Anche il PS chiede al Municipio di ritirare il messaggio sull'aeroporto, aspettando "l'evoluzione della situazione"

In serata è arrivata anche la posizione del gruppo PS in Consiglio comunale a Lugano in merito al futuro dello scalo aeroportuale di Agno, dopo che Swiss ha annunciato di non prevedere nuove rotte da Lugano. Sulla scia di quanto espresso dagli altri capigruppi ai microfoni di Teleticino (vedi articolo suggerito), anche il partito socialista chiede al Municipio di ritirare il messaggio da 20 milioni per rilanciare lo scalo. Questo perché si basa "su evidenze ormai obsolete, su una realtà che ci ha sorpassato a centro all'ora e che probabilmente riserverà altre sorprese".
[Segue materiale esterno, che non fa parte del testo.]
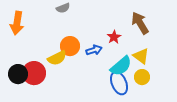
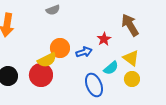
cyan semicircle: (121, 66) -> (111, 68), size x0.7
red circle: (34, 73) -> (41, 75), moved
blue ellipse: (119, 83) -> (94, 85), moved

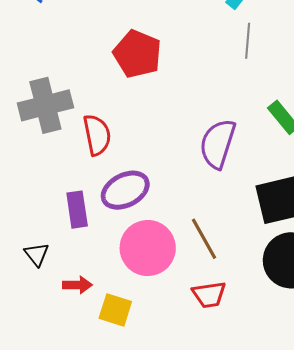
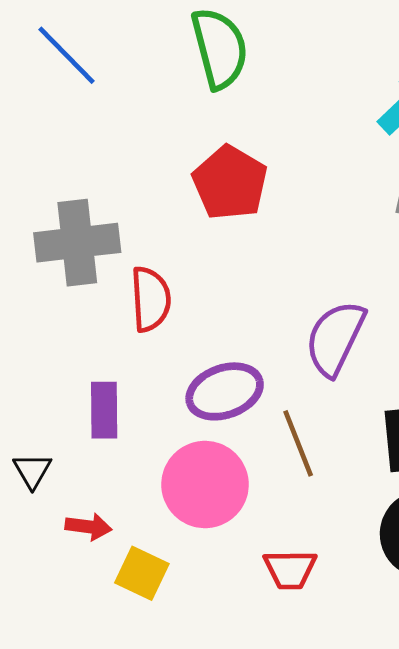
purple ellipse: (125, 190) -> (225, 391), moved
brown line: (204, 239) -> (298, 443), moved

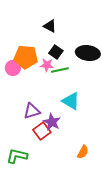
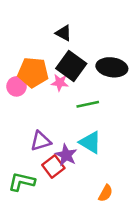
black square: (56, 52) -> (71, 66), size x1.6
green line: (60, 70) -> (88, 104), moved
cyan triangle: (71, 101) -> (90, 142), moved
green L-shape: (17, 156) -> (22, 182), moved

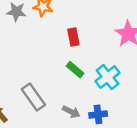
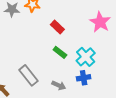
red rectangle: (73, 37) -> (57, 27), turned -32
blue cross: (98, 114) -> (84, 78), moved

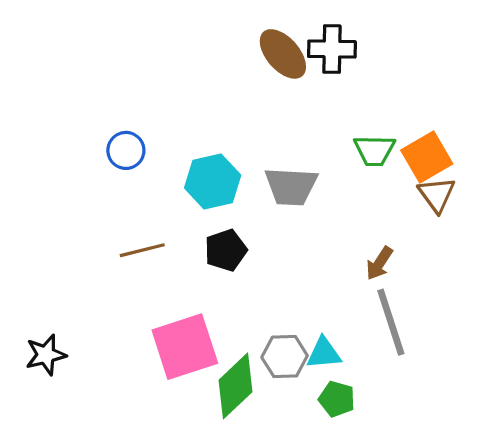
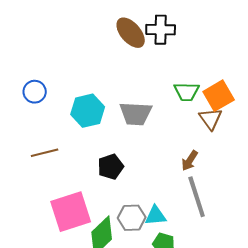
brown triangle: (437, 195) -> (211, 119), moved
black pentagon: (226, 250) -> (111, 167), moved

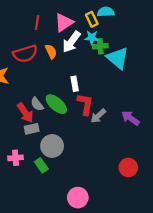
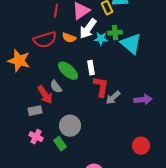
cyan star: (92, 38) -> (101, 39), moved
orange semicircle: (51, 52) -> (69, 38), turned 136
green ellipse: (56, 104) -> (68, 71), moved
purple arrow: (130, 118) -> (143, 100), turned 138
gray rectangle: (32, 129) -> (35, 111), moved
pink cross: (16, 158) -> (36, 137), turned 32

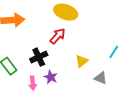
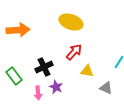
red arrow: (58, 36) -> (74, 52), moved
yellow triangle: (82, 61) -> (87, 71), turned 48

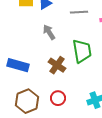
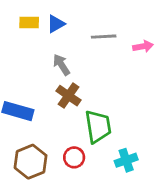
green trapezoid: (82, 51) -> (98, 126), moved
brown cross: (57, 65) -> (68, 96), moved

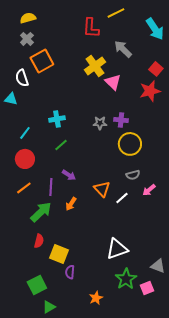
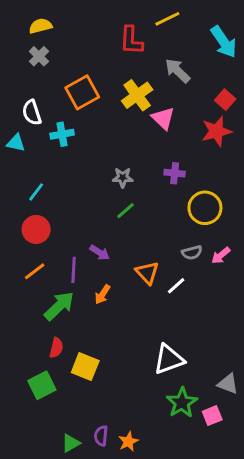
orange square: (42, 61) -> (82, 92), moved
cyan cross: (57, 119) -> (62, 134), moved
gray star: (100, 123) -> (123, 178), moved
yellow circle: (130, 144) -> (205, 208), moved
green line: (61, 145) -> (126, 211), moved
pink arrow: (149, 190) -> (221, 255), moved
purple semicircle: (70, 272) -> (101, 436), moved
green square: (37, 285) -> (42, 385), moved
orange star: (96, 298) -> (128, 442), moved

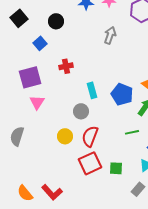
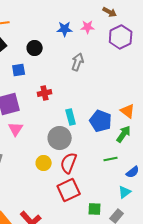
gray arrow: (110, 35) -> (78, 62), moved
blue square: (40, 43) -> (19, 70), turned 32
gray circle: (81, 111) -> (60, 138), size x1.5
green square: (116, 168) -> (95, 209), moved

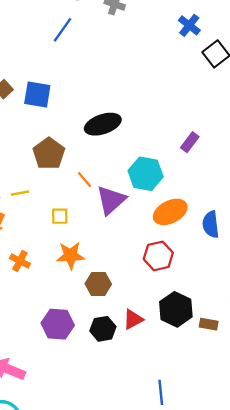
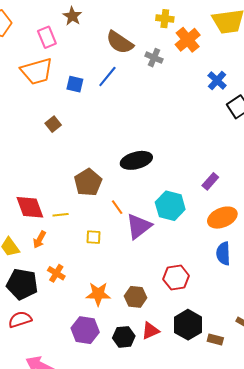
blue square: (37, 94) -> (75, 84), moved, size x0.7
orange ellipse: (170, 212) -> (222, 218), moved
orange star: (70, 255) -> (98, 294), moved
brown hexagon: (98, 284) -> (136, 297), moved

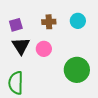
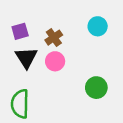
brown cross: (49, 22) -> (54, 38), moved, turned -32
green circle: (77, 70) -> (96, 88), size x0.7

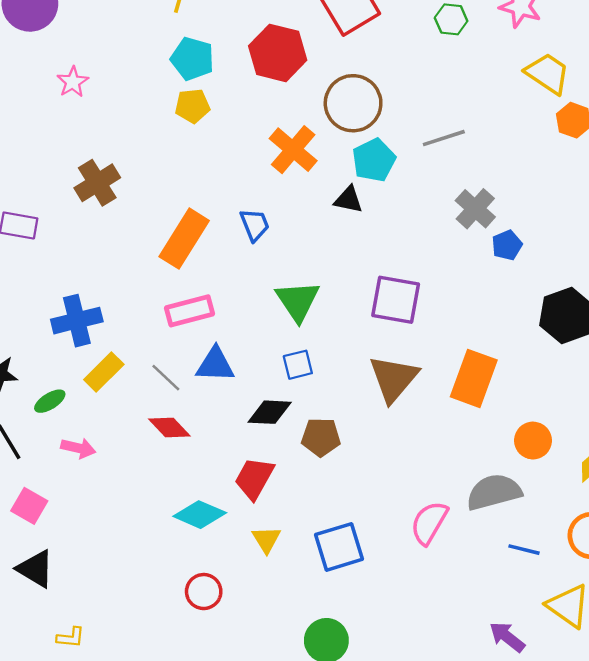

"Non passa giorno che non vi sia presa di posizione – per altro, una in contraddizione all’altra - da parte dei diversi privati e delle istituzioni attive o con interesse verso l’aeroporto di Agno" si legge nella nota firmata dalla capogruppo Simona Buri. "Una pletora di annunci che hanno il pregio di far risaltare agli occhi di chi attentamente siede in Consiglio comunale ma anche di tutti i cittadini che leggono i giornali o guardano la TV, una situazione caotica, per nulla chiara, per nulla tranquillizzante, instabile, incerta, labile, volubile. Non si può nemmeno dire che ci sia un’evoluzione (negativa o positiva che sia), perché non si intravvede dove –con certezza- questo mondo dell’aviazione regionale stia andando. Non si vede una strategia, un percorso, non ci sono trattative fra le parti; vi è solo il vuoto pneumatico da parte dell’autorità che un giorno presenta un piano A, il giorno dopo dice di averne uno B".

Una situazione di fronte alla quale l'unica strategia possibile, secondo il PS, è quella del "wait and see", ossia aspettare di vedere come evolve la situazione, osservare quanto accade e rivalutare alternative possibili alla luce degli eventi, andare avanti con quello che c'è, "razionalizzando comunque la gestione dell’attività con il coinvolgimento di tutti gli azionisti, senza chiedere altri soldi a fondo perso alla Città". 

Il Gruppo PS chiede quindi al Municipio di attendere l’evoluzione della situazione per eventualmente ripresentare il messaggio aggiornato quando sarà "opportuno e appropriato".